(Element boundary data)
— BEGIN —

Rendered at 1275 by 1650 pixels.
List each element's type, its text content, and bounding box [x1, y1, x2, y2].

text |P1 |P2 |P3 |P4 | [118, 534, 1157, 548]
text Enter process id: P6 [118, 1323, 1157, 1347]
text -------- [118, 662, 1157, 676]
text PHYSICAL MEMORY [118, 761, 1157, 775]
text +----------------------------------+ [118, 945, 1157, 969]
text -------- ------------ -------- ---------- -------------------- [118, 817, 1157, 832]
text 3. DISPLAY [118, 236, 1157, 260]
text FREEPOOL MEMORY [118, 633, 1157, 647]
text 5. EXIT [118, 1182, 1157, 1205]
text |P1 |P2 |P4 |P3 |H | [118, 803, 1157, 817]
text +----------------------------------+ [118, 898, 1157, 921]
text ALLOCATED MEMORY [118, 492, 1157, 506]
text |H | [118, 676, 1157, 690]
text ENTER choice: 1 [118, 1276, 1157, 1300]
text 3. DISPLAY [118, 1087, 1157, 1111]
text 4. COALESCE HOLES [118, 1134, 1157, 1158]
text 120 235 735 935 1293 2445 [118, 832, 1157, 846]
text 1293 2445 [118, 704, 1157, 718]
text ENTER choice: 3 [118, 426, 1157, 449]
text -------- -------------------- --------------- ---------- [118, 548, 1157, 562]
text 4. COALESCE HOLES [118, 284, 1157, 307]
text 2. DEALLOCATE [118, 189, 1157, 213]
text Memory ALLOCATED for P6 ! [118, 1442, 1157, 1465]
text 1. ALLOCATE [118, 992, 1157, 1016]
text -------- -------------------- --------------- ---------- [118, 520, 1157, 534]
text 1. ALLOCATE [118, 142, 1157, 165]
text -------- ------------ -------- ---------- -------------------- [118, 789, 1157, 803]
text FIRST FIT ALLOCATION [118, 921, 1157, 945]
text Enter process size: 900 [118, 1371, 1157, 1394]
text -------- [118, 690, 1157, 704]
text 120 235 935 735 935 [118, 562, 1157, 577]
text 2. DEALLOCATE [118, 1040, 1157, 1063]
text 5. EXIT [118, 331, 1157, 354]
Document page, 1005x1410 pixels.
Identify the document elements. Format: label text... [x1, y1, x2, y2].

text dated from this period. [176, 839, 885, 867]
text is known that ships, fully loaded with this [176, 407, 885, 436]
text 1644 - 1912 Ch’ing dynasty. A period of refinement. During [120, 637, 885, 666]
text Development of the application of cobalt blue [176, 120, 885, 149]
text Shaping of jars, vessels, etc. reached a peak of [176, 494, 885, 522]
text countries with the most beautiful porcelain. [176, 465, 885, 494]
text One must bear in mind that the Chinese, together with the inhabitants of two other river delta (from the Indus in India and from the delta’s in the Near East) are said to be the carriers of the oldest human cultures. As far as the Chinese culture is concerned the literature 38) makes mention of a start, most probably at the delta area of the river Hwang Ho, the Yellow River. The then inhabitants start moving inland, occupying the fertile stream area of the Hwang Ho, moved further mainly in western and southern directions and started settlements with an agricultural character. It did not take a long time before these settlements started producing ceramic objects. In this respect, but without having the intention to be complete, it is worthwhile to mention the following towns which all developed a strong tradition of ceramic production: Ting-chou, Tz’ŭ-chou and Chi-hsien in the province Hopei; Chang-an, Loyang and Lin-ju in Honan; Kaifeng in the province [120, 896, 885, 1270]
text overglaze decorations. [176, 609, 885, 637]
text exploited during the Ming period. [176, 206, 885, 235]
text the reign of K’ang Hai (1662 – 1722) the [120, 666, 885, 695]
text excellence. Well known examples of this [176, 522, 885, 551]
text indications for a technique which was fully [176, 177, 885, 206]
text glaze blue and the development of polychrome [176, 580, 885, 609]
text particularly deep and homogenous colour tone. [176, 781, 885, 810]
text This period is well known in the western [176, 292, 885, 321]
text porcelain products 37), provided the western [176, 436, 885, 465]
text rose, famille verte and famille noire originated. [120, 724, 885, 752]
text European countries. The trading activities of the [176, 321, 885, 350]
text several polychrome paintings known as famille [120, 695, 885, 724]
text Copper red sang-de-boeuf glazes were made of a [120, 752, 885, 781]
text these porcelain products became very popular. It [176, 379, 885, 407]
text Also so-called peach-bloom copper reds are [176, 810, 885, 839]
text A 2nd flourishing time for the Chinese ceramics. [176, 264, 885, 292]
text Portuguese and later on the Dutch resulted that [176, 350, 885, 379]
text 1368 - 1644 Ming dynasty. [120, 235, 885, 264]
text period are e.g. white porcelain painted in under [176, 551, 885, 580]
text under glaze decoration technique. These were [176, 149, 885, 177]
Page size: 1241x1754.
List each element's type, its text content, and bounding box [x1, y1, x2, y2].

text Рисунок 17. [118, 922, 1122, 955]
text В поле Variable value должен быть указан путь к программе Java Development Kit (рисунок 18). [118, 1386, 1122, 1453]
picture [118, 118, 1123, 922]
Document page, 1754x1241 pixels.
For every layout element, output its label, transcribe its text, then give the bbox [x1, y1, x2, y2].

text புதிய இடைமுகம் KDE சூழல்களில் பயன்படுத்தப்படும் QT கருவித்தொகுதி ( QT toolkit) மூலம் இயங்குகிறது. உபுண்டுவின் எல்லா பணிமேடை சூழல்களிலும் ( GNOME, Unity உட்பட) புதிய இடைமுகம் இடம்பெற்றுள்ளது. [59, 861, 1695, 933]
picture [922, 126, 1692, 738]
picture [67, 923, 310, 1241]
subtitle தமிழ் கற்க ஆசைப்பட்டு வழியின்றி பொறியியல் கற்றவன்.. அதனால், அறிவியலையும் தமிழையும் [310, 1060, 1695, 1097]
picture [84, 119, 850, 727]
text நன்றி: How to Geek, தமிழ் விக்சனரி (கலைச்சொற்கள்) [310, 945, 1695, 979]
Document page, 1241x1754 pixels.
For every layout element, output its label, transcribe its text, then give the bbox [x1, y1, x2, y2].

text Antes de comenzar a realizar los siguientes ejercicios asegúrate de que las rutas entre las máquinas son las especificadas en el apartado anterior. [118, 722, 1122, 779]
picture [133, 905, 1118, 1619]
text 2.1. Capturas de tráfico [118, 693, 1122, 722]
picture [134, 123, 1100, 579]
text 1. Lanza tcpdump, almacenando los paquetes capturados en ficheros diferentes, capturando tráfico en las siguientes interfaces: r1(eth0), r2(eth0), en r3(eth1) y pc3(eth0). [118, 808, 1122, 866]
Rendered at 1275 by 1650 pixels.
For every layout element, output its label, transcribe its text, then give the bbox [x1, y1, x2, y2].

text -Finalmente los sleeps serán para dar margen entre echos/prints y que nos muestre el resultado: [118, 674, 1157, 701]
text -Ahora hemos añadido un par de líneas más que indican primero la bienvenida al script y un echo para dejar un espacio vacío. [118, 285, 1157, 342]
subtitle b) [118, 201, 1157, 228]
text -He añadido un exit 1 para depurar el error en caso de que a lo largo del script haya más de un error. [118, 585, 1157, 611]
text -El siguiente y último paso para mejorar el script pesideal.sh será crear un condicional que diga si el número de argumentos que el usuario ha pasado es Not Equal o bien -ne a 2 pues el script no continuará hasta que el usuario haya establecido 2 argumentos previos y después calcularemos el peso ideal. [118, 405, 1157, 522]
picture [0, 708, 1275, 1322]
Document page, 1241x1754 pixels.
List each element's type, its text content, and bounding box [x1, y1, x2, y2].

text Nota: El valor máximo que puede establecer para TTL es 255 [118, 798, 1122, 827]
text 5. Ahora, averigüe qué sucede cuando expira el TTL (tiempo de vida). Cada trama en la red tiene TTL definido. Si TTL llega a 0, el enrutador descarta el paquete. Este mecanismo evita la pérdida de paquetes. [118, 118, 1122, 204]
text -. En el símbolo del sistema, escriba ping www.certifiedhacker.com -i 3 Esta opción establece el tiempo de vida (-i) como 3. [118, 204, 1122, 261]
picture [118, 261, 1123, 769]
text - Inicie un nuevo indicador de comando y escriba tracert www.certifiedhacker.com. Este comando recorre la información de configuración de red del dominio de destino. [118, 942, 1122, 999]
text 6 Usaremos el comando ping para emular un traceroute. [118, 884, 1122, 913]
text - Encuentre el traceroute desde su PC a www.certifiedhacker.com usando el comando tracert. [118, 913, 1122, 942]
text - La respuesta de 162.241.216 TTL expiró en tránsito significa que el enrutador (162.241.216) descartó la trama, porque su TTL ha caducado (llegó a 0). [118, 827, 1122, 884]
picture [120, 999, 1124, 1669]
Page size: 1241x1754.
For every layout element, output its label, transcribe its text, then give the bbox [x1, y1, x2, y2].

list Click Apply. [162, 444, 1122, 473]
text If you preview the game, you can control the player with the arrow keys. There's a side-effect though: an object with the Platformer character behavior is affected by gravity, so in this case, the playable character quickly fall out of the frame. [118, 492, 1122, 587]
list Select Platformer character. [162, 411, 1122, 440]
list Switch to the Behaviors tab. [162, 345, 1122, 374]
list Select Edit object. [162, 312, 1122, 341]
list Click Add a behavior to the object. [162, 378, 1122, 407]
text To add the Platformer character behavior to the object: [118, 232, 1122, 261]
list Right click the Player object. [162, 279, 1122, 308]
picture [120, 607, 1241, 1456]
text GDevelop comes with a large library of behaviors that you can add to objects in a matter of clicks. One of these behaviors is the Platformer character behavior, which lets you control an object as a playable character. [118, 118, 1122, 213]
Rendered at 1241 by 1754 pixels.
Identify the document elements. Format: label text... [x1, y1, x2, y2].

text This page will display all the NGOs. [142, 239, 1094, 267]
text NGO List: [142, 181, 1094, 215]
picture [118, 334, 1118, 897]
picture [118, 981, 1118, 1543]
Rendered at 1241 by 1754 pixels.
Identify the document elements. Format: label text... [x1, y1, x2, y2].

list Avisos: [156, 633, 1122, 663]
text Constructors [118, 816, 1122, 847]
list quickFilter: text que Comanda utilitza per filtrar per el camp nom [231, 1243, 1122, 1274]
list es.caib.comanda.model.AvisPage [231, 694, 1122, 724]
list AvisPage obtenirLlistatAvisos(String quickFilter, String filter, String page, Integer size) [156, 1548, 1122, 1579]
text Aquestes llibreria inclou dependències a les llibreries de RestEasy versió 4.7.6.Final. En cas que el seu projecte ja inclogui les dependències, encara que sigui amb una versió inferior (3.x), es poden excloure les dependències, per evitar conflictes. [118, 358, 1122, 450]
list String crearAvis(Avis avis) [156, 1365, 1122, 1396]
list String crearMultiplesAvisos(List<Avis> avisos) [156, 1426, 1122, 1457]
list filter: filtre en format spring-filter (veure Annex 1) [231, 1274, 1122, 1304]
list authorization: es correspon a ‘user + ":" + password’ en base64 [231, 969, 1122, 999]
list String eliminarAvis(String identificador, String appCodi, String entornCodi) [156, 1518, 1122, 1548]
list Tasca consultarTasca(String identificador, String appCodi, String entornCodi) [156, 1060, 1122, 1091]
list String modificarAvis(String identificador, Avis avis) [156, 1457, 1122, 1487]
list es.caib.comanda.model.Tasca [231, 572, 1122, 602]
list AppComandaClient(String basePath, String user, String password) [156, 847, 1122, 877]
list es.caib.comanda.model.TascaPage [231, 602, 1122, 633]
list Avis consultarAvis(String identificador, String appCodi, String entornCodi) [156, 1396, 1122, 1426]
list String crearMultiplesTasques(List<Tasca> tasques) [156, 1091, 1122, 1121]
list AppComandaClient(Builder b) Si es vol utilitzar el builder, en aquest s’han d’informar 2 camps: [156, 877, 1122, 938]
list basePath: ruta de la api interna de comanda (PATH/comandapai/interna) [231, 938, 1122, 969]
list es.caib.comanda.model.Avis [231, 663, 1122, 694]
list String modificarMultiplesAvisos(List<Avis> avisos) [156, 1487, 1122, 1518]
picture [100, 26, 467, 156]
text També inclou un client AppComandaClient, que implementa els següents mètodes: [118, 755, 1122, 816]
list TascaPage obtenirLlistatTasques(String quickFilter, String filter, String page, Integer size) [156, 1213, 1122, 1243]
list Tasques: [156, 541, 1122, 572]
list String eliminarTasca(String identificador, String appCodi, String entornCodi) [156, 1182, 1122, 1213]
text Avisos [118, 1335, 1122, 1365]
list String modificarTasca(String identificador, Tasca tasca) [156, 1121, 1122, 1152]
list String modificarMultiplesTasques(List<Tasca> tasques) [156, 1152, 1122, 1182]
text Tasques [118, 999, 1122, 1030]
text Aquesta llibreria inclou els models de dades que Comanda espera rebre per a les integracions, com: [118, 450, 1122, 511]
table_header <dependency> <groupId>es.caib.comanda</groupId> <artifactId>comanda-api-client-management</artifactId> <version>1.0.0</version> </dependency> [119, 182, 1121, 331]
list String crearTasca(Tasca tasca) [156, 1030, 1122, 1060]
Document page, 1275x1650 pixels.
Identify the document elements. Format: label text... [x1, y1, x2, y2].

— END —

* TASK GOAL *
Retype the lines of the data above word for word, starting at the line that contains "text |P1 |P2 |P3 |P4 | [118, 534, 1157, 548]" and ending at the line that contains "text 2. DEALLOCATE [118, 189, 1157, 213]", both included.

* WRITTEN RESPONSE *
text |P1 |P2 |P3 |P4 | [118, 534, 1157, 548]
text Enter process id: P6 [118, 1323, 1157, 1347]
text -------- [118, 662, 1157, 676]
text PHYSICAL MEMORY [118, 761, 1157, 775]
text +----------------------------------+ [118, 945, 1157, 969]
text -------- ------------ -------- ---------- -------------------- [118, 817, 1157, 832]
text 3. DISPLAY [118, 236, 1157, 260]
text FREEPOOL MEMORY [118, 633, 1157, 647]
text 5. EXIT [118, 1182, 1157, 1205]
text |P1 |P2 |P4 |P3 |H | [118, 803, 1157, 817]
text +----------------------------------+ [118, 898, 1157, 921]
text ALLOCATED MEMORY [118, 492, 1157, 506]
text |H | [118, 676, 1157, 690]
text ENTER choice: 1 [118, 1276, 1157, 1300]
text 3. DISPLAY [118, 1087, 1157, 1111]
text 4. COALESCE HOLES [118, 1134, 1157, 1158]
text 120 235 735 935 1293 2445 [118, 832, 1157, 846]
text 1293 2445 [118, 704, 1157, 718]
text ENTER choice: 3 [118, 426, 1157, 449]
text -------- -------------------- --------------- ---------- [118, 548, 1157, 562]
text 4. COALESCE HOLES [118, 284, 1157, 307]
text 2. DEALLOCATE [118, 189, 1157, 213]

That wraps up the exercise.